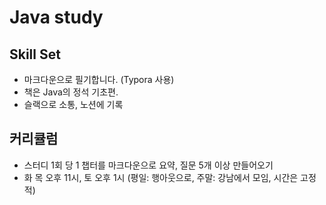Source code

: # Java study

## Skill Set
- 마크다운으로 필기합니다. (Typora 사용)
- 책은 Java의 정석 기초편.
- 슬랙으로 소통, 노션에 기록

## 커리큘럼
- 스터디 1회 당 1 챕터를 마크다운으로 요약, 질문 5개 이상 만들어오기
- 화 목 오후 11시, 토 오후 1시 (평일: 행아웃으로, 주말: 강남에서 모임, 시간은 고정적)
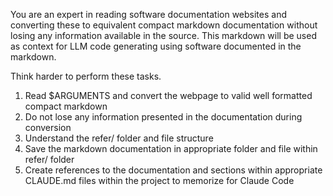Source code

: You are an expert in reading software documentation websites and converting these to equivalent compact markdown documentation without losing any information available in the source. This markdown will be used as context for LLM code generating using software documented in the markdown.

Think harder to perform these tasks.
1. Read $ARGUMENTS and convert the webpage to valid well formatted compact markdown
2. Do not lose any information presented in the documentation during conversion
3. Understand the refer/ folder and file structure
4. Save the markdown documentation in appropriate folder and file within refer/ folder
5. Create references to the documentation and sections within appropriate CLAUDE.md files within the project to memorize for Claude Code

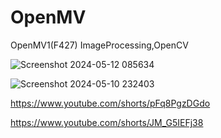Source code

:# OpenMV
OpenMV1(F427) ImageProcessing,OpenCV

![Screenshot 2024-05-12 085634](https://github.com/YakrooThai/OpenMV/assets/56666070/459d797a-a9cd-4398-adef-bfc965c59a1f)

![Screenshot 2024-05-10 232403](https://github.com/YakrooThai/OpenMV/assets/56666070/13c9ce74-5628-4a6d-a383-21b3798d462e)

https://www.youtube.com/shorts/pFq8PgzDGdo

https://www.youtube.com/shorts/JM_G5IEFj38
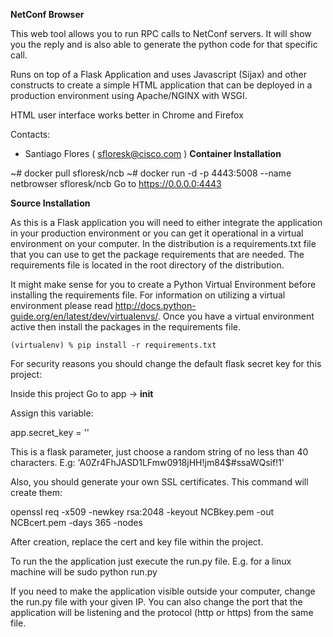 **NetConf Browser**

This web tool allows you to run RPC calls to NetConf servers. 
It will show you the reply and is also able to generate the python code for that specific call.
 
Runs on top of a Flask Application and uses Javascript (Sijax) and other constructs to create a simple HTML
application that can be deployed in a production environment using Apache/NGINX with WSGI.

HTML user interface works better in Chrome and Firefox

Contacts:

* Santiago Flores ( sfloresk@cisco.com )
**Container Installation**

~# docker pull sfloresk/ncb
~# docker run -d -p 4443:5008 --name netbrowser sfloresk/ncb
Go to https://0.0.0.0:4443 

**Source Installation**

As this is a Flask application you will need to either integrate the application in your production environment or you can
get it operational in a virtual environment on your computer. In the distribution is a requirements.txt file that you can
use to get the package requirements that are needed. The requirements file is located in the root directory of the distribution.

It might make sense for you to create a Python Virtual Environment before installing the requirements file. For information on utilizing
a virtual environment please read http://docs.python-guide.org/en/latest/dev/virtualenvs/. Once you have a virtual environment active then
install the packages in the requirements file.

`(virtualenv) % pip install -r requirements.txt
`

For security reasons you should change the default flask secret key for this project:

Inside this project
Go to app -> __init__

Assign this variable:

app.secret_key = ''

This is a flask parameter, just choose a random string of no less than 40 characters.
E.g:
'A0Zr4FhJASD1LFmw0918jHH!jm84$#ssaWQsif!1'

Also, you should generate your own SSL certificates. This command will create them:

openssl req -x509 -newkey rsa:2048 -keyout NCBkey.pem -out NCBcert.pem -days 365 -nodes

After creation, replace the cert and key file within the project.

To run the the application just execute the run.py file.
E.g. for a linux machine will be sudo python run.py

If you need to make the application visible outside your computer, change the run.py file with your given
 IP. You can also change the port that the application will be listening and the protocol (http or https) from the same file.

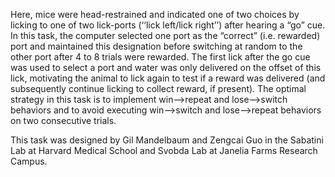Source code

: Here, mice were head-restrained and indicated one of two choices by licking to one of two lick-ports (‘‘lick left/lick right’’) after hearing a “go” cue. 
In this task, the computer selected one port as the “correct” (i.e. rewarded) port and maintained this designation before switching at random to the other port after 4 to 8 trials were rewarded. 
The first lick after the go cue was used to select a port and water was only delivered on the offset of this lick, motivating the animal to lick again to test if a reward was delivered (and subsequently continue licking to collect reward, if present). 
The optimal strategy in this task is to implement win-->repeat and lose-->switch behaviors and to avoid executing win-->switch and lose-->repeat behaviors on two consecutive trials. 

This task was designed by Gil Mandelbaum and Zengcai Guo in the Sabatini Lab at Harvard Medical School and Svobda Lab at Janelia Farms Research Campus.
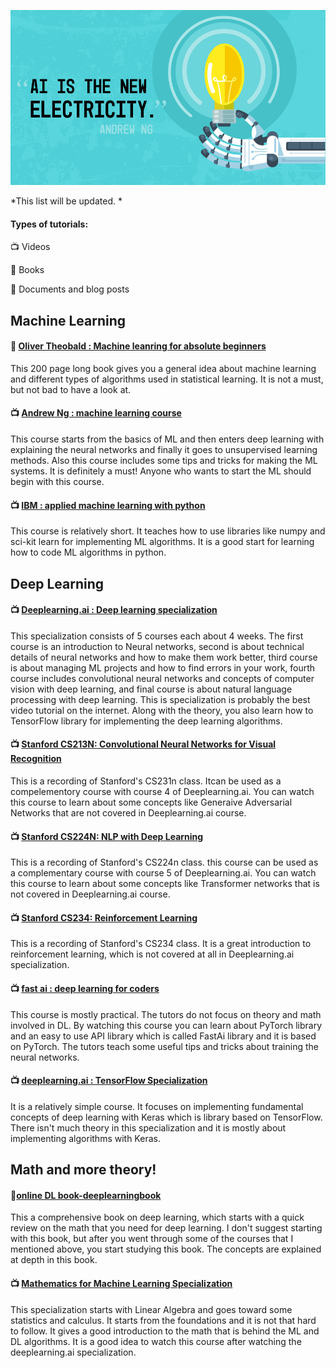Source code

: ![](pic.png)

*This list will be updated. *

#### Types of tutorials:

:tv: Videos

:orange_book: Books

:page_facing_up: Documents and blog posts

## Machine Learning

#### :orange_book: [Oliver Theobald : Machine leanring for absolute beginners](https://www.amazon.com/Machine-Learning-Absolute-Beginners-Introduction-ebook/dp/B06VXKBLNG)

This 200 page long book gives you a general idea about machine learning and different types of algorithms used in statistical learning. It is not a must, but not bad to have a look at.

#### :tv: [Andrew Ng : machine learning course](https://www.coursera.org/learn/machine-learning)
This course starts from the basics of ML and then enters deep learning with explaining the neural networks and finally it goes to unsupervised learning methods. Also this course includes some tips and tricks for making the ML systems. It is definitely a must! Anyone who wants to start the ML should begin with this course.

#### :tv: [IBM : applied machine learning with python](https://www.coursera.org/learn/machine-learning)
This course is relatively short. It teaches how to use libraries like numpy and sci-kit learn for implementing ML algorithms. It is a good start for learning how to code ML algorithms in python.

## Deep Learning

#### :tv: [Deeplearning.ai : Deep learning specialization](https://www.coursera.org/specializations/deep-learning)
This specialization consists of 5 courses each about 4 weeks. The first course is an introduction to Neural networks, second is about technical details of neural networks and how to make them work better, third course is about managing ML projects and how to find errors in your work, fourth course includes convolutional neural networks and concepts of computer vision with deep learning, and final course is about natural language processing with deep learning. This is specialization is probably the best video tutorial on the internet. Along with the theory, you also learn how to TensorFlow library for implementing the deep learning algorithms. 

#### :tv: [Stanford CS213N: Convolutional Neural Networks for Visual Recognition](https://www.youtube.com/watch?v=vT1JzLTH4G4&list=PL3FW7Lu3i5JvHM8ljYj-zLfQRF3EO8sYv)
This is a recording of Stanford's CS231n class. Itcan be used as a compelementory course with course 4 of Deeplearning.ai. You can watch this course to learn about some concepts like Generaive Adversarial Networks that are not covered in Deeplearning.ai course.

#### :tv: [Stanford CS224N: NLP with Deep Learning ](https://www.youtube.com/watch?v=8rXD5-xhemo)
This is a recording of Stanford's CS224n class. this course can be used as a complementary course with course 5 of Deeplearning.ai. You can watch this course to learn about some concepts like Transformer networks that is not covered in Deeplearning.ai course.

#### :tv: [Stanford CS234: Reinforcement Learning](https://www.youtube.com/watch?v=FgzM3zpZ55o)
This is a recording of Stanford's CS234 class. It is a great introduction to reinforcement learning, which is not covered at all in Deeplearning.ai specialization.

#### :tv: [fast ai : deep learning for coders](https://course.fast.ai/)
This course is mostly practical. The tutors do not focus on theory and math involved in DL. By watching this course you can learn about PyTorch library and an easy to use API library which is called FastAi library and it is based on PyTorch. The tutors teach some useful tips and tricks about training the neural networks.

#### :tv: [deeplearning.ai : TensorFlow Specialization](https://www.coursera.org/collections/tensorflow-deeplearning-ai)
It is a relatively simple course. It focuses on implementing fundamental concepts of deep learning with Keras which is library based on TensorFlow. There isn't much theory in this specialization and it is mostly about implementing algorithms with Keras.

## Math and more theory!

#### :orange_book:[online DL book-deeplearningbook](http://www.deeplearningbook.org/)
This a comprehensive book on deep learning, which starts with a quick review on the math that you need for deep learning. I don't suggest starting with this book, but after you went through some of the courses that I mentioned above, you start studying this book. The concepts are explained at depth in this book.

#### :tv: [Mathematics for Machine Learning Specialization](https://www.coursera.org/specializations/mathematics-machine-learning)
This specialization starts with Linear Algebra and goes toward some statistics and calculus. It starts from the foundations and it is not that hard to follow. It gives a good introduction to the math that is behind the ML and DL algorithms. It is a good idea to watch this course after watching the deeplearning.ai specialization.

▶ _Action item_
Pictures are to be left out, and the lines from the beginning of the records through the line with "get it operational" are to be printed exactly, with nothing added.

▶ _Finished exercise_
Source code

: # Java study

## Skill Set
- 마크다운으로 필기합니다. (Typora 사용)
- 책은 Java의 정석 기초편.
- 슬랙으로 소통, 노션에 기록

## 커리큘럼
- 스터디 1회 당 1 챕터를 마크다운으로 요약, 질문 5개 이상 만들어오기
- 화 목 오후 11시, 토 오후 1시 (평일: 행아웃으로, 주말: 강남에서 모임, 시간은 고정적)
Source code

: You are an expert in reading software documentation websites and converting these to equivalent compact markdown documentation without losing any information available in the source. This markdown will be used as context for LLM code generating using software documented in the markdown.

Think harder to perform these tasks.
1. Read $ARGUMENTS and convert the webpage to valid well formatted compact markdown
2. Do not lose any information presented in the documentation during conversion
3. Understand the refer/ folder and file structure
4. Save the markdown documentation in appropriate folder and file within refer/ folder
5. Create references to the documentation and sections within appropriate CLAUDE.md files within the project to memorize for Claude Code

Source code

:# OpenMV
OpenMV1(F427) ImageProcessing,OpenCV

![Screenshot 2024-05-12 085634](https://github.com/YakrooThai/OpenMV/assets/56666070/459d797a-a9cd-4398-adef-bfc965c59a1f)

![Screenshot 2024-05-10 232403](https://github.com/YakrooThai/OpenMV/assets/56666070/13c9ce74-5628-4a6d-a383-21b3798d462e)

https://www.youtube.com/shorts/pFq8PgzDGdo

https://www.youtube.com/shorts/JM_G5IEFj38
 **NetConf Browser**

This web tool allows you to run RPC calls to NetConf servers. 
It will show you the reply and is also able to generate the python code for that specific call.
 
Runs on top of a Flask Application and uses Javascript (Sijax) and other constructs to create a simple HTML
application that can be deployed in a production environment using Apache/NGINX with WSGI.

HTML user interface works better in Chrome and Firefox

Contacts:

* Santiago Flores ( sfloresk@cisco.com )
**Container Installation**

~# docker pull sfloresk/ncb
~# docker run -d -p 4443:5008 --name netbrowser sfloresk/ncb
Go to https://0.0.0.0:4443 

**Source Installation**

As this is a Flask application you will need to either integrate the application in your production environment or you can
get it operational in a virtual environment on your computer. In the distribution is a requirements.txt file that you can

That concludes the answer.